Earlier this year, Mather took them out of the bag one by one, and laid them on the bench alongside the other eagle and hawk bones she was studying.

“Straight away I thought, it’s a big bird—but it’s not an eagle,” she says. The lower ends of the bones were missing a feature that all eagles have, and she had just spent a year training herself to spot a raptor bone at a glance, “so I could see right away that it was something else, but I had no idea what.”

She showed her supervisor at Flinders, Trevor Worthy. They were both stumped. Maybe an adzebill, they thought? Worthy, a New Zealand palaeontologist known as ‘Mr Moa’ for his pioneering research on extinct birds, took the bones away for a closer look.

“He came back a few days later and said, ‘It’s a parrot’,” says Mather. “It took us all by surprise. We really weren’t expecting a giant parrot.”

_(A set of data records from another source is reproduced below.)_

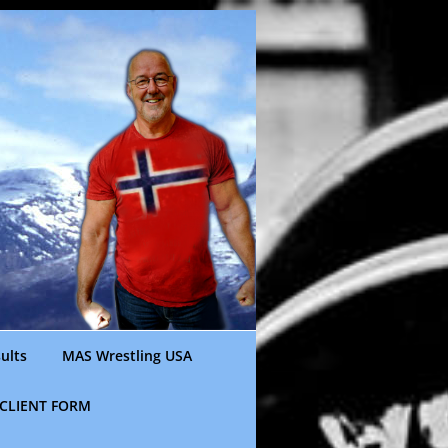
ults
MAS Wrestling USA
CLIENT FORM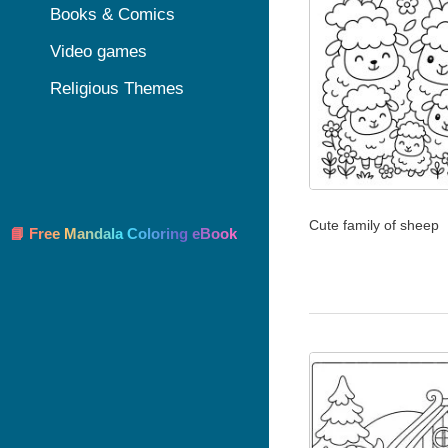
Books & Comics
Video games
Religious Themes
Cute family of sheep
📘 Free Mandala Coloring eBook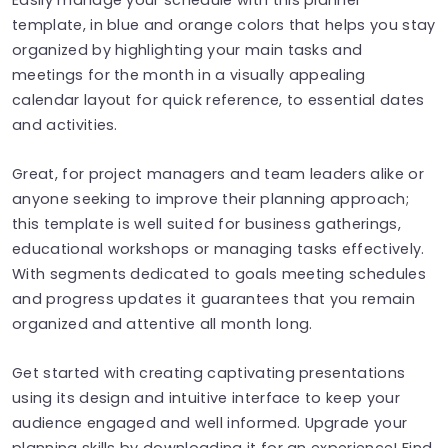
template, in blue and orange colors that helps you stay
organized by highlighting your main tasks and
meetings for the month in a visually appealing
calendar layout for quick reference, to essential dates
and activities.
Great, for project managers and team leaders alike or
anyone seeking to improve their planning approach;
this template is well suited for business gatherings,
educational workshops or managing tasks effectively.
With segments dedicated to goals meeting schedules
and progress updates it guarantees that you remain
organized and attentive all month long.
Get started with creating captivating presentations
using its design and intuitive interface to keep your
audience engaged and well informed. Upgrade your
planning skills by downloading it for an experience! Find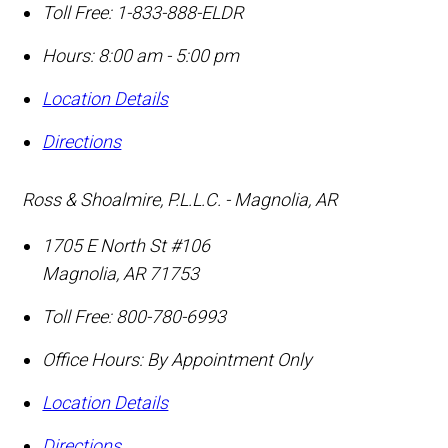
Toll Free:
1-833-888-ELDR
Hours: 8:00 am - 5:00 pm
Location Details
Directions
Ross & Shoalmire, P.L.L.C. - Magnolia, AR
1705 E North St #106
Magnolia
,
AR
71753
Toll Free:
800-780-6993
Office Hours:
By Appointment Only
Location Details
Directions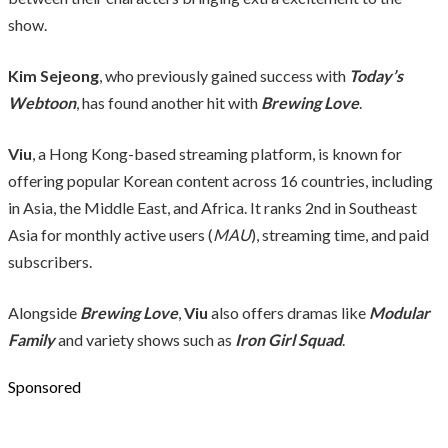
show.
Kim Sejeong
, who previously gained success with
Today’s
Webtoon
, has found another hit with
Brewing Love
.
Viu
, a Hong Kong-based streaming platform, is known for
offering popular Korean content across 16 countries, including
in Asia, the Middle East, and Africa. It ranks 2nd in Southeast
Asia for monthly active users (
MAU
), streaming time, and paid
subscribers.
Alongside
Brewing Love
,
Viu
also offers dramas like
Modular
Family
and variety shows such as
Iron Girl Squad
.
Sponsored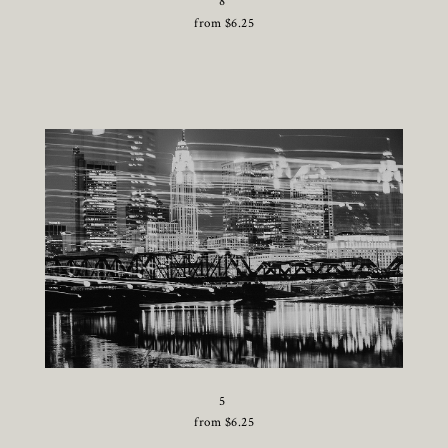
8
from
$
6.25
5
from
$
6.25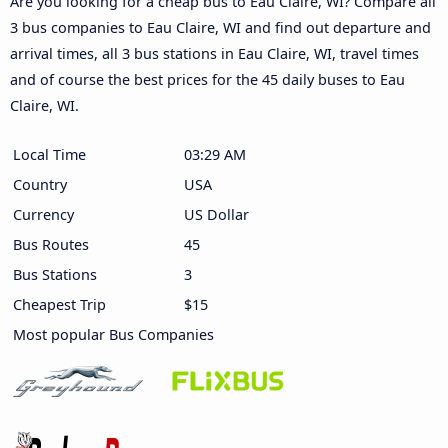
Are you looking for a cheap bus to Eau Claire, WI? Compare all
3 bus companies to Eau Claire, WI and find out departure and
arrival times, all 3 bus stations in Eau Claire, WI, travel times
and of course the best prices for the 45 daily buses to Eau
Claire, WI.
Local Time
03:29 AM
Country
USA
Currency
US Dollar
Bus Routes
45
Bus Stations
3
Cheapest Trip
$15
Most popular Bus Companies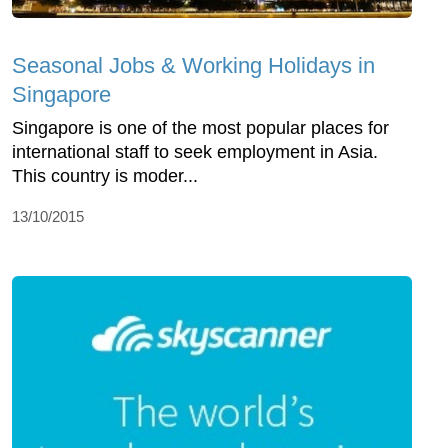
Seasonal Jobs & Working Holidays in
Singapore
Singapore is one of the most popular places for
international staff to seek employment in Asia.
This country is moder...
13/10/2015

The new species was described by Worthy and co-authors from the University of New South Wales and Canterbury Museum in Biology Letters this week. They named it Heracles inexpectatus after the muscled Greek hero and the unexpected nature of the find.

Worthy suspects Heracles is a super-sized member of the family of New Zealand parrots that includes the present-day kākāpō, kākā, and kea. At nearly a metre high and up to seven kilograms, it weighed twice as much as a kākāpō—which has been knocked off its perch as the heaviest known parrot.

“It’s exciting—something that’s quite unique,” says Jamie Wood, an extinct-bird researcher at Manaaki Whenua Landcare Research in Christchurch, who was not involved in the study.

Palaeobiologist Trevor Worthy excavates fossils from a riverbank in St Bathans, Central Otago, where the giant-parrot fossils were found.
Palaeobiologist Trevor Worthy excavates fossils from a riverbank in St Bathans, Central Otago, where the giant parrot fossils were found.

“Every fossil parrot that’s been found so far is smaller than a kākāpō, yet this was twice the size. It’s just another fascinating insight that the St Bathans fauna has given us. It seems like everything that comes out of there is a surprise, and rewrites a bit of what we know about New Zealand’s past.”

Aotearoa has long been known as the epitome of ‘island gigantism’ in birds—the phenomenon where animals isolated on islands evolve over time to an abnormally large size. But most islands have just one or two bird behemoths. New Zealand has—or had—nine species of moa, two giant swans, two giant geese, giant rails, human-sized penguins, the world’s largest harrier and largest eagle.

Now we know that we had the largest parrot, too—or, at least, an ex-parrot.